Material provided –
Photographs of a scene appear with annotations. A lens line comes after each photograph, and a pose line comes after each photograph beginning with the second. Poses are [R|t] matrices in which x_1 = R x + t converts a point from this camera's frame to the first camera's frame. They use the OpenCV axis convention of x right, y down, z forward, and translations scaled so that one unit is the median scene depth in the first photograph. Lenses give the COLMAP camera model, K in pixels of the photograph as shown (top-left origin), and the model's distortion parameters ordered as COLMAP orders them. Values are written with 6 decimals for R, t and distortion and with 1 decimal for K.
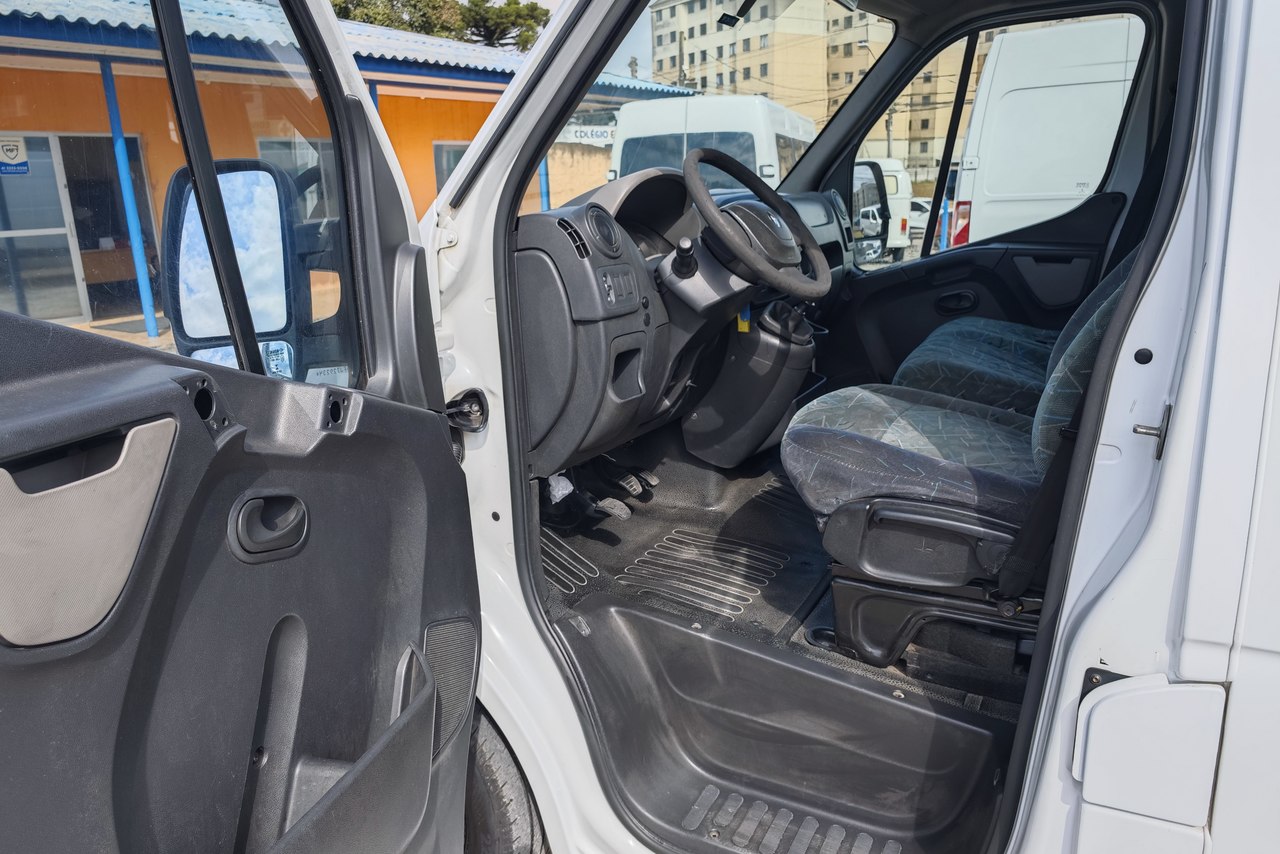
lens RADIAL K [[881.5, 0, 627.9], [0, 881.5, 419.7], [0, 0, 1]] dist [0.013039, -0.022241]
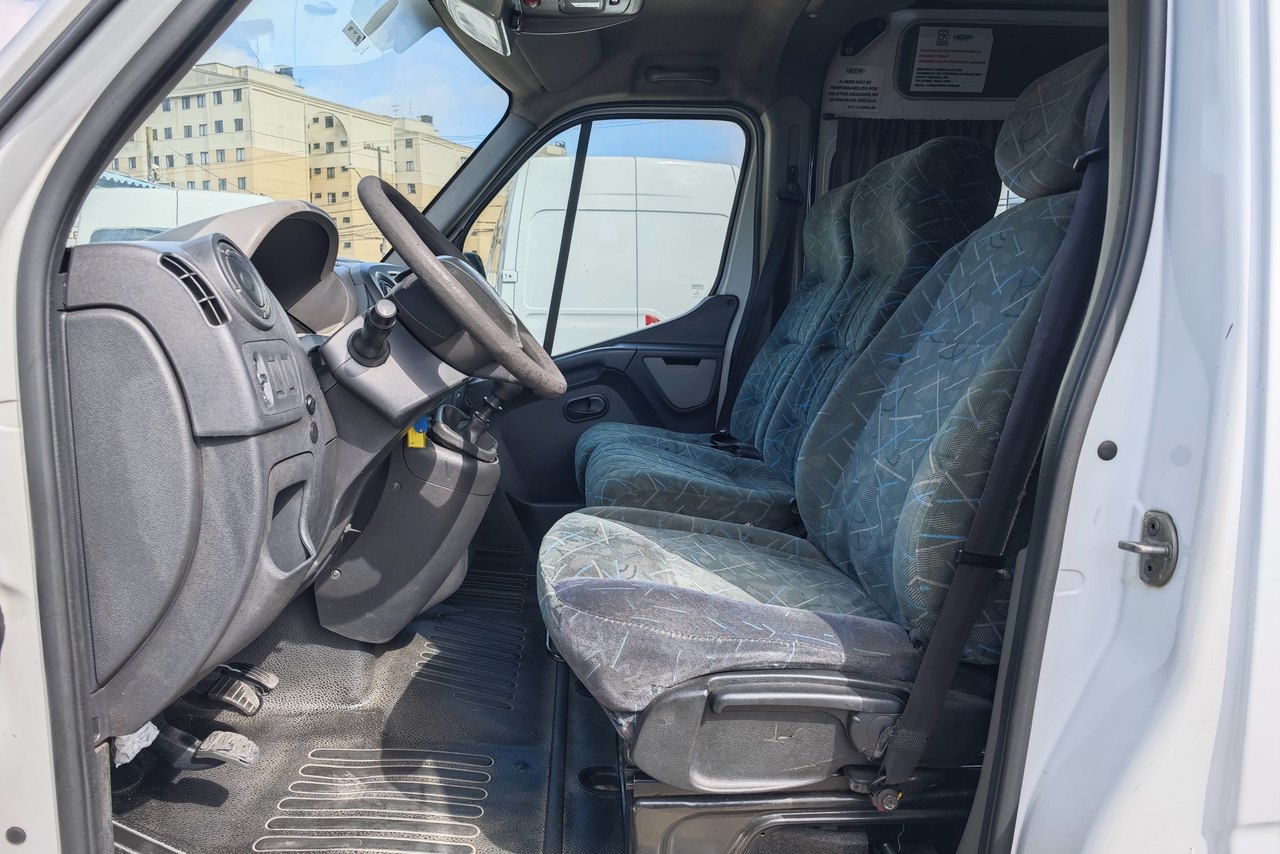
lens RADIAL K [[881.5, 0, 639.2], [0, 881.5, 418.5], [0, 0, 1]] dist [0.013039, -0.022241]
pose [[0.844919, -0.025945, 0.534264, -0.112292], [0.096241, 0.989896, -0.104130, -0.038367], [-0.526164, 0.139400, 0.838879, 0.368197]]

The task – Please transcribe each line above exactly, but leave the images out.

Solved exercise –
Photographs of a scene appear with annotations. A lens line comes after each photograph, and a pose line comes after each photograph beginning with the second. Poses are [R|t] matrices in which x_1 = R x + t converts a point from this camera's frame to the first camera's frame. They use the OpenCV axis convention of x right, y down, z forward, and translations scaled so that one unit is the median scene depth in the first photograph. Lenses give the COLMAP camera model, K in pixels of the photograph as shown (top-left origin), and the model's distortion parameters ordered as COLMAP orders them. Values are written with 6 decimals for R, t and distortion and with 1 decimal for K.
lens RADIAL K [[881.5, 0, 627.9], [0, 881.5, 419.7], [0, 0, 1]] dist [0.013039, -0.022241]
lens RADIAL K [[881.5, 0, 639.2], [0, 881.5, 418.5], [0, 0, 1]] dist [0.013039, -0.022241]
pose [[0.844919, -0.025945, 0.534264, -0.112292], [0.096241, 0.989896, -0.104130, -0.038367], [-0.526164, 0.139400, 0.838879, 0.368197]]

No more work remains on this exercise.